If you enjoyed the novels of Dostojevsky, this movie will bring you joy.

Local Daimyo
I watched this movie with my dad. It is really something special. Especially because Dowd is actually free now and is in the movie and narrates his own actions quite candidly, as well as the Dominican cocaine dealer (I forget his name but it has great moments like his descriptions of his intricate drug dealing system and one point where he basically admits to a murder on camera and isn't the least bit worried about it). The Seven Five is also a good piece of data for understanding how "shit works in the real world" when it comes to corrupt state institutions and their intersection with the broader criminal underworld; although such blatant and direct corruption is definitely less prevalent nowadays, especially among rank-and-file officers, I could imagine when watching how things might work in the era of the internet.
Amadis
YouTube: https://www.youtube.com/embed/KEA76l3tLzM

City 44 (2014)

Polish movie about the 1944 Battle of Warsaw. Starts off as a lame teenage move but gets increasingly bonkers and savage until it descends into the entire destruction of the city at the hands of the Nazis in Bosch-like scenes. Not much plot - the characters are really just witnesses to the horror.

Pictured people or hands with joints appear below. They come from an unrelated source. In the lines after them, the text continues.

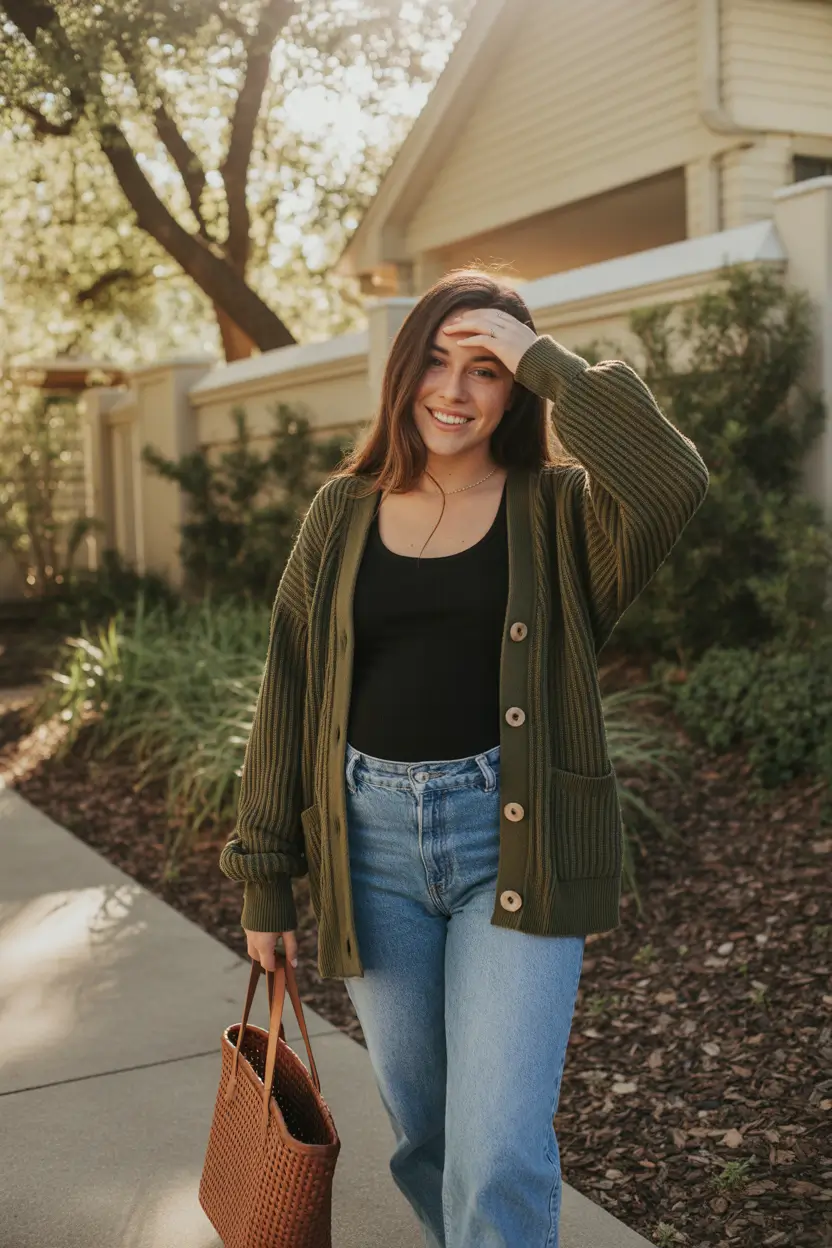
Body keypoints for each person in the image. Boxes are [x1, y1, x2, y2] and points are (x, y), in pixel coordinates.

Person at [219, 270, 709, 1247]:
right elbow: (291, 689)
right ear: (403, 376)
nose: (454, 388)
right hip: (370, 856)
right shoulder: (340, 513)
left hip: (508, 848)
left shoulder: (565, 514)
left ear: (517, 388)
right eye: (437, 361)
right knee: (430, 1138)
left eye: (486, 369)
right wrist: (264, 876)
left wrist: (547, 359)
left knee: (499, 1149)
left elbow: (671, 479)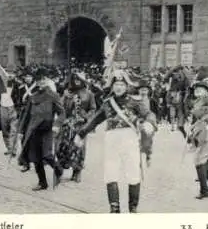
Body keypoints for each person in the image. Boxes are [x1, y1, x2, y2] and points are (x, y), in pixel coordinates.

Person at [74, 69, 157, 213]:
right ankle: (114, 207)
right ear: (112, 86)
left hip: (129, 139)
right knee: (110, 172)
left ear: (127, 86)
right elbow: (94, 120)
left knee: (133, 173)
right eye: (116, 84)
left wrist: (149, 123)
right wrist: (81, 133)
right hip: (111, 140)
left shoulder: (135, 101)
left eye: (121, 84)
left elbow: (149, 114)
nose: (118, 87)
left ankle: (133, 208)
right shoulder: (107, 103)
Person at [16, 68, 65, 191]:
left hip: (47, 129)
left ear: (47, 80)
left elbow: (62, 113)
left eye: (43, 79)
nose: (41, 82)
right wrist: (21, 131)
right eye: (39, 80)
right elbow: (26, 115)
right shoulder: (33, 97)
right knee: (36, 158)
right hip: (33, 130)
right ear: (36, 82)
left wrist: (57, 124)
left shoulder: (54, 95)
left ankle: (58, 169)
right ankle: (42, 183)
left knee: (47, 155)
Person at [58, 72, 96, 182]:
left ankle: (77, 171)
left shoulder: (89, 94)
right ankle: (61, 168)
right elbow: (60, 107)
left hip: (81, 125)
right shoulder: (68, 92)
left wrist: (87, 118)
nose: (77, 81)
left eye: (79, 79)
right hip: (68, 124)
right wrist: (65, 97)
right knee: (64, 145)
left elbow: (93, 109)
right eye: (75, 79)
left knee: (79, 148)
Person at [135, 79, 158, 167]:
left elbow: (156, 111)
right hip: (138, 121)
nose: (143, 91)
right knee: (137, 140)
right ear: (138, 90)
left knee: (147, 140)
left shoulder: (152, 101)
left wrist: (154, 121)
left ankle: (148, 155)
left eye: (145, 90)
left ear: (148, 91)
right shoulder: (135, 100)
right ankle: (138, 158)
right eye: (141, 90)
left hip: (150, 122)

Also the only film I've ever seen to intercut a 3D, slo-mo sex scene with a raid by insurgents through flooded cellars, set to a dubstep soundtrack.
Cornelio
Taken
Pierre Morel, 2008

It cracks me up to read comments on imdb or filmaffinity on this movie. People fucking love this movie. A word keeps coming up in the reviews: 'satisfying'. But what's so satisfying about this movie? It offers literally nothing in terms of character developement, dialogue or cinematography. And the plot? Well, Taken 's plot makes Charles Bronson's Death Wish look like War and Peace.

So what is it, then? Let's look at the aforementioned Death Wish (Michael Winner, 1974). It's also a revenge movie, where the main character ruthlessly massacres everyone in his path. But it gets a meager 7 on imdb.com, with mixed reviews ( Taken gets an astonishing 7.9). I believe that where Taken hits the jackpot is in the choice of its main actor, Liam Neeson.

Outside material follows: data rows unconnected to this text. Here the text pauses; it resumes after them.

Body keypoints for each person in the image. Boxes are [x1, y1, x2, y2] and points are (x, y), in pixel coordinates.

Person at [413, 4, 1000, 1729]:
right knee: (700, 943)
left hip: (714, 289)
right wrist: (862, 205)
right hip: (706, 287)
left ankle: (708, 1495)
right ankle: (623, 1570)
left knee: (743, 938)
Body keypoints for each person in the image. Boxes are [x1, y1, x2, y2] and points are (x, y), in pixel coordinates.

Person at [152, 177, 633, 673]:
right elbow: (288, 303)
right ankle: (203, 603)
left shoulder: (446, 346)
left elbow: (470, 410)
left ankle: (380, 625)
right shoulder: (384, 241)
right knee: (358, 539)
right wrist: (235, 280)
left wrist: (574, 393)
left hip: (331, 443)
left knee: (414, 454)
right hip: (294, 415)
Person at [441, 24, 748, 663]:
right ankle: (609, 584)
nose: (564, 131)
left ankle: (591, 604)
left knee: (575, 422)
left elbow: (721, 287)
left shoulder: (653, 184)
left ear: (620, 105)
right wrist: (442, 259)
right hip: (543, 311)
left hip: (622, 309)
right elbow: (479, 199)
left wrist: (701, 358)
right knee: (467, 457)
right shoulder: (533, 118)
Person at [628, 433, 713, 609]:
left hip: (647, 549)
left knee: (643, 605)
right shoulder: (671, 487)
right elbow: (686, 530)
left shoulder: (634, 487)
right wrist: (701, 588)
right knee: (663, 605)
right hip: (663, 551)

See, in a world populated by overweight, lisping hot-tub technicians with manboobs (like myself) and pencil-neck, aspergerian bezel scholars like Thoughts , it's very difficult to identify with Charles Bronson. Even if he's portrayed as an everyman in DW, a peaceful and somewhat naive architect, every spectator knows that under his gabardine he has a body of steel and the skills to rip your face off with a single spinning kick.

The same cannot be said of Liam Neeson. He looks weak, weary, low-energy. He's your next door uninspiring suburban stepdad. He's a complete faggot. So many modern people can identify with him. If he can slaughter all those scumbags and save his daughter, maybe so can I. That really gets you into the movie from the start.

If you couple that with the race war subtext of the movie, you have a total winner. Neeson doesn't kill many white guys in this movie, maybe 3 or 4 frenchmen. The rest is albanese muds, negroes, and arabs. In a world where middle class whites walk the streets afraid to be mugged/beaten/raped/killed by their colored countrymen, it is indeed satisfying to see Neeson crush them so effortlessly. 'Hey, maybe if push comes to shove and I have to face the nigger menace someday I can also use my skills to defeat them, like the guy in the movie'.

All in all, a shitty, highly entertaining movie, whose success tells us a lot about the world we live in.
Thoughts
YouTube: https://www.youtube.com/embed/Q17Ig6vdiv0

I just saw Wim Wenders' The Road trilogy , a great journey of mind, body and spirit. The plot is inconsequential, what matters is the visual wandering through open space and new worlds, living environments that one is casually passing by and briefly lounging in, and (importantly) could feel like one can spend forever wandering in any region of it. The ambience of the hearth, combined with the wandering journey of the road.

For most, it should be a life-changing film; and it would be for me, if I wasn't already insane when I watched it.


More importantly, I realized that they made a biopic of me.